WHAT TO DO
Match the string "releases" against each line below, and copy every line that matches.

RECORDS PROVIDED
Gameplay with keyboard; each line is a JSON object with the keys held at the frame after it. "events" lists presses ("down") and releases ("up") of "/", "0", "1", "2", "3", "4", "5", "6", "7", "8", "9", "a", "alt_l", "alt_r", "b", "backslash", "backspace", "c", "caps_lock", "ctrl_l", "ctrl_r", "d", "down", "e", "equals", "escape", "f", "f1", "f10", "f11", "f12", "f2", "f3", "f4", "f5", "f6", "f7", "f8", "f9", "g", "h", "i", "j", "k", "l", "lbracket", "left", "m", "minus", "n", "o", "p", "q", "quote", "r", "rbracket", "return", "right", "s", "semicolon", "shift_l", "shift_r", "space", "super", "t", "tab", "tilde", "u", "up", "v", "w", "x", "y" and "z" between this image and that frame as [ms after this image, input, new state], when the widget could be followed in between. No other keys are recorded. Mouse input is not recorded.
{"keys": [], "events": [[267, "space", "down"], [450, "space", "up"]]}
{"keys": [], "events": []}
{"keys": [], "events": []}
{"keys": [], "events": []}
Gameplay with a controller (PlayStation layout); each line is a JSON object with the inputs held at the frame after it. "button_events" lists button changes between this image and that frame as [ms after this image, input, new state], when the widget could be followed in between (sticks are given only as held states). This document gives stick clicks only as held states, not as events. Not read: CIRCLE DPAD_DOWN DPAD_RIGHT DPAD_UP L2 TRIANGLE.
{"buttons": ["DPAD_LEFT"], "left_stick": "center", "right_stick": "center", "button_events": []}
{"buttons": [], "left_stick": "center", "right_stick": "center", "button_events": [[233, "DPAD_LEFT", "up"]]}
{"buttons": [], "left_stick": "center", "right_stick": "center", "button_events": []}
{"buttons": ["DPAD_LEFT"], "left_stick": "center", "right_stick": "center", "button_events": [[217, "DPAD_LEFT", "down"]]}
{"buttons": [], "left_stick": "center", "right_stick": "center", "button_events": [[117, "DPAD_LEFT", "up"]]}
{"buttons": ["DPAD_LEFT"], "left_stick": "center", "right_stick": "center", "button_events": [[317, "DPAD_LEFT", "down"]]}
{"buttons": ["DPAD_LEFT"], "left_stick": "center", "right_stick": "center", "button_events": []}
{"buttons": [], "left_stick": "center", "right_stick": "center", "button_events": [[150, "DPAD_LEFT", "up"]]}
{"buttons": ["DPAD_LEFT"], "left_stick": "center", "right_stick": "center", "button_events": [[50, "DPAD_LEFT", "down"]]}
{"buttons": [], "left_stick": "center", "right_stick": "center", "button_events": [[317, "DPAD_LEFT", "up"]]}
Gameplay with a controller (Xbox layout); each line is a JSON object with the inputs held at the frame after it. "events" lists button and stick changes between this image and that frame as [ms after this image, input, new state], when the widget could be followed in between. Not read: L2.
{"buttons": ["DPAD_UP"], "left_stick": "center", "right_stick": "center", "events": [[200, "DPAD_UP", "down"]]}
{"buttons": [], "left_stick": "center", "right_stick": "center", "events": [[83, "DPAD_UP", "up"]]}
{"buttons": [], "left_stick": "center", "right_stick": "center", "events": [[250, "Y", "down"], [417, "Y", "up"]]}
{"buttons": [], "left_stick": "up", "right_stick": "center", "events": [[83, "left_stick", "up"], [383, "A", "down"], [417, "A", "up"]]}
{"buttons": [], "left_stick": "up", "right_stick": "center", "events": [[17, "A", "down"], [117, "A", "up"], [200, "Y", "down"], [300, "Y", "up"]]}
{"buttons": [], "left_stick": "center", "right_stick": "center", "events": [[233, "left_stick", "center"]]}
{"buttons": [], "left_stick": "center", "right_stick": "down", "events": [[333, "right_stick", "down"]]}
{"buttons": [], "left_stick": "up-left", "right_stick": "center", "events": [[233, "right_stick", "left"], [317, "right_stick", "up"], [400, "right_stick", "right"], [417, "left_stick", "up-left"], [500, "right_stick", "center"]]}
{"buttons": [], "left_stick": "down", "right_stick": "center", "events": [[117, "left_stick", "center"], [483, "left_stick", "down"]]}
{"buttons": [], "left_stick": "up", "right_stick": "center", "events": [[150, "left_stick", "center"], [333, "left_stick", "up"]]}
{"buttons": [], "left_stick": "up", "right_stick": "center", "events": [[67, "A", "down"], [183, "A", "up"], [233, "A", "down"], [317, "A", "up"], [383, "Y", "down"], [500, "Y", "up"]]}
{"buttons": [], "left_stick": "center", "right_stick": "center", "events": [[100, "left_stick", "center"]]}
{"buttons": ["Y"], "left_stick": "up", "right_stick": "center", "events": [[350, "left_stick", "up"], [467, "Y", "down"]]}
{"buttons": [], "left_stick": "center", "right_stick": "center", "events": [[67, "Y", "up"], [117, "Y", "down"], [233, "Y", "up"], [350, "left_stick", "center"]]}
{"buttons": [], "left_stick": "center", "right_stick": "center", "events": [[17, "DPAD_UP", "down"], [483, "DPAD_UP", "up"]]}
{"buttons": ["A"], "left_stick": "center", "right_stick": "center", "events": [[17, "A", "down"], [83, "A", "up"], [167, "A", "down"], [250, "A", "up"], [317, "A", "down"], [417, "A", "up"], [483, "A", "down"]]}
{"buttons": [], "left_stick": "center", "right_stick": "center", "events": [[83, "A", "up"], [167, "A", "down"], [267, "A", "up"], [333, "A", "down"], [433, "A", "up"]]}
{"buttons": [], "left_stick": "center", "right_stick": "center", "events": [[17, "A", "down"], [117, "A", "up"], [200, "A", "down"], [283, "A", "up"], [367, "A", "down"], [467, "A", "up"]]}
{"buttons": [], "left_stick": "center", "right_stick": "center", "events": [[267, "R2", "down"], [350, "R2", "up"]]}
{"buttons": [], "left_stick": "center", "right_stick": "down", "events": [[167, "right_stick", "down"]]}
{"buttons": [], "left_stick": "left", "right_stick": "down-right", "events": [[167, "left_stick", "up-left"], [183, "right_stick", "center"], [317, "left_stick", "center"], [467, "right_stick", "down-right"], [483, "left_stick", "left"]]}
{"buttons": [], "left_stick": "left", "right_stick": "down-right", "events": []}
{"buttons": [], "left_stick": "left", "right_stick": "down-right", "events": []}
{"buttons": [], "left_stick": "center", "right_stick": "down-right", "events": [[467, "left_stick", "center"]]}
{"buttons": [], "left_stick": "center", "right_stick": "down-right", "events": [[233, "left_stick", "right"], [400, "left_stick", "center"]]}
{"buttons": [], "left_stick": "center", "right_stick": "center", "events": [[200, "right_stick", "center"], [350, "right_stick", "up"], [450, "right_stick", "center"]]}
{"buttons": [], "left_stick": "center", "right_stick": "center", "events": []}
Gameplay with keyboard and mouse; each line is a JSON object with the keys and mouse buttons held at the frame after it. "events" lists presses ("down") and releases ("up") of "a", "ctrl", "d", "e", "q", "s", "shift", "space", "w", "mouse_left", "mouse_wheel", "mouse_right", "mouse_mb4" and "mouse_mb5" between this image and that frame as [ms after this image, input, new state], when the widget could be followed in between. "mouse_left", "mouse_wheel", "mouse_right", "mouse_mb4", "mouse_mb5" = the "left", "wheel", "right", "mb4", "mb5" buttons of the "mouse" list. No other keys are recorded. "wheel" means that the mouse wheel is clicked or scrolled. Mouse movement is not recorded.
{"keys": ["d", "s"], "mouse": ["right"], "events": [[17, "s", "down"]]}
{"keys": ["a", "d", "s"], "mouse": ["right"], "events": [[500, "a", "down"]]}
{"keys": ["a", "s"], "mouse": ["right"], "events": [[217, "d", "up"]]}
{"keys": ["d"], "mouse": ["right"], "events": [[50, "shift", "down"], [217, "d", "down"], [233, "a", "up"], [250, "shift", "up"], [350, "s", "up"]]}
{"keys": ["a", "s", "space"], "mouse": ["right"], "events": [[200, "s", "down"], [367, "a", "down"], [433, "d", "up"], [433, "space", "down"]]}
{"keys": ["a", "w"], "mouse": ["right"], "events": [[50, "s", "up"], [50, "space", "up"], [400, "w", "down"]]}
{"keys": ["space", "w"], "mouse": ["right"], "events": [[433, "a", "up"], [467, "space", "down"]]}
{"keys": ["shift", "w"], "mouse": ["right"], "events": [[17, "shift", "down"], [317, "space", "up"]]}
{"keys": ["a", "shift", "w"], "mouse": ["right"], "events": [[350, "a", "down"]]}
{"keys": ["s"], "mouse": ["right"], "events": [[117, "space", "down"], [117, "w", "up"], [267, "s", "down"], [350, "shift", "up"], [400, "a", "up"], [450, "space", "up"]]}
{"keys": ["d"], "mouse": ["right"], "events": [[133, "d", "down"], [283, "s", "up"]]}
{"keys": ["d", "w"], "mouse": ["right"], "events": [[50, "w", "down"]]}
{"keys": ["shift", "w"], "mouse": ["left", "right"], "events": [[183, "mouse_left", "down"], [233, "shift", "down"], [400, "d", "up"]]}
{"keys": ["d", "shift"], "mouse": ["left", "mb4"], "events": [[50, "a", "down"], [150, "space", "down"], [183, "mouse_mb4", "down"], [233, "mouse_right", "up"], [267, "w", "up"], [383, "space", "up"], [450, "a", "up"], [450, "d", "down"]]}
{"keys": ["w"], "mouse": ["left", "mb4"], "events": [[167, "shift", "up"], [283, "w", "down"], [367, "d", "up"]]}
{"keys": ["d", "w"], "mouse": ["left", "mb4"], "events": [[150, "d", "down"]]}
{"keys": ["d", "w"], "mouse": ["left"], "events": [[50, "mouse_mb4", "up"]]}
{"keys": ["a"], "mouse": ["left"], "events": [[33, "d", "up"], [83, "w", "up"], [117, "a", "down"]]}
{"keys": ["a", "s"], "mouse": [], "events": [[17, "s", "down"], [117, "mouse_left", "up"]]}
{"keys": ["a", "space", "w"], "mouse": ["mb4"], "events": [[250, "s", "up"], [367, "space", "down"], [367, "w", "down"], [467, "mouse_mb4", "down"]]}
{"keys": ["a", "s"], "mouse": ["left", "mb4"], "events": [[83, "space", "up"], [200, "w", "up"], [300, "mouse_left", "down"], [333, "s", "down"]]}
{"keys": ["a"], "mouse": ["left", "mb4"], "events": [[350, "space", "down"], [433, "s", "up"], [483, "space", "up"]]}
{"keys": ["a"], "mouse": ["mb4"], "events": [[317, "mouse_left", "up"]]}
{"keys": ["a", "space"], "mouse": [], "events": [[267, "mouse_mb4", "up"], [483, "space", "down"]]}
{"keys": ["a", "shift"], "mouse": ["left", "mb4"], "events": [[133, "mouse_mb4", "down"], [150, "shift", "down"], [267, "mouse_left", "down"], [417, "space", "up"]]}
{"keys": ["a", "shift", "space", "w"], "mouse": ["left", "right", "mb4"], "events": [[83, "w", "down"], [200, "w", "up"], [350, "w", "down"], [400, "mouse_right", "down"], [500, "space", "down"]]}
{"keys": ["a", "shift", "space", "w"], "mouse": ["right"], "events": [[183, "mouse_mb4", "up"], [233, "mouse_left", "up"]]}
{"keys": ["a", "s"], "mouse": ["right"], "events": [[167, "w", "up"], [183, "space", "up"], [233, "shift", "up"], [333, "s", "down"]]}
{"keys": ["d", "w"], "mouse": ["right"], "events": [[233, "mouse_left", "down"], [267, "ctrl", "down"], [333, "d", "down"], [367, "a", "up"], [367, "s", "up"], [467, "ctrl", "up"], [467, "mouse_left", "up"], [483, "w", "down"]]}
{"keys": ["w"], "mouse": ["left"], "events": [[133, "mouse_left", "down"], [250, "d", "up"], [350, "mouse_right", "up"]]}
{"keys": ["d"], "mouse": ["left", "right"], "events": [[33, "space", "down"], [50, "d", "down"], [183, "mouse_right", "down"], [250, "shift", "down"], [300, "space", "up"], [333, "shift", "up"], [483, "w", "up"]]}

REPLY
Gameplay with keyboard; each line is a JSON object with the keys held at the frame after it. "events" lists presses ("down") and releases ("up") of "/", "0", "1", "2", "3", "4", "5", "6", "7", "8", "9", "a", "alt_l", "alt_r", "b", "backslash", "backspace", "c", "caps_lock", "ctrl_l", "ctrl_r", "d", "down", "e", "equals", "escape", "f", "f1", "f10", "f11", "f12", "f2", "f3", "f4", "f5", "f6", "f7", "f8", "f9", "g", "h", "i", "j", "k", "l", "lbracket", "left", "m", "minus", "n", "o", "p", "q", "quote", "r", "rbracket", "return", "right", "s", "semicolon", "shift_l", "shift_r", "space", "super", "t", "tab", "tilde", "u", "up", "v", "w", "x", "y" and "z" between this image and that frame as [ms after this image, input, new state], when the widget could be followed in between. No other keys are recorded. Mouse input is not recorded.
Gameplay with keyboard and mouse; each line is a JSON object with the keys and mouse buttons held at the frame after it. "events" lists presses ("down") and releases ("up") of "a", "ctrl", "d", "e", "q", "s", "shift", "space", "w", "mouse_left", "mouse_wheel", "mouse_right", "mouse_mb4" and "mouse_mb5" between this image and that frame as [ms after this image, input, new state], when the widget could be followed in between. "mouse_left", "mouse_wheel", "mouse_right", "mouse_mb4", "mouse_mb5" = the "left", "wheel", "right", "mb4", "mb5" buttons of the "mouse" list. No other keys are recorded. "wheel" means that the mouse wheel is clicked or scrolled. Mouse movement is not recorded.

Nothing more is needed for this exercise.